Requirement:
What you give back must match the data exactly, minus the pictures.
+ + + + + + +
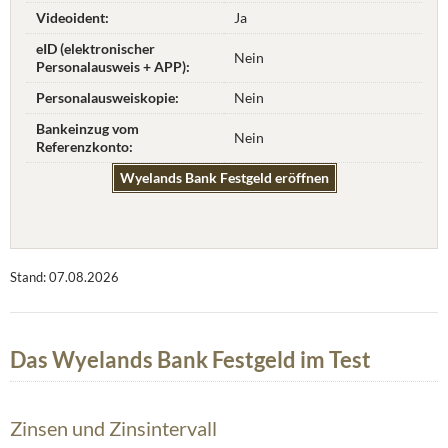
Videoident:
Ja
eID (elektronischer
Nein
Personalausweis + APP):
Personalausweiskopie:
Nein
Bankeinzug vom
Nein
Referenzkonto:
Wyelands Bank Festgeld eröffnen
Stand: 07.08.2026
Das Wyelands Bank Festgeld im Test
Zinsen und Zinsintervall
+ + + + + + +
Solution to the problem:
Videoident:
Ja
eID (elektronischer
Nein
Personalausweis + APP):
Personalausweiskopie:
Nein
Bankeinzug vom
Nein
Referenzkonto:
Wyelands Bank Festgeld eröffnen
Stand: 07.08.2026
Das Wyelands Bank Festgeld im Test
Zinsen und Zinsintervall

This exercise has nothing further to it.